Records shown.
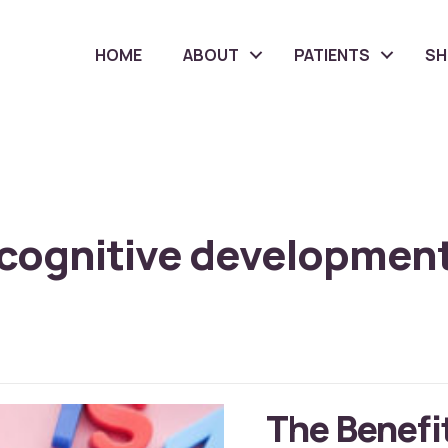
HOME
ABOUT
PATIENTS
S
cognitive developmen
The Benefit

What to produce.
Since the pictures don't belong in the copy, copy only the rest of the entries above exactly.

Exercise output.
HOME
ABOUT
PATIENTS
S
cognitive developmen
The Benefit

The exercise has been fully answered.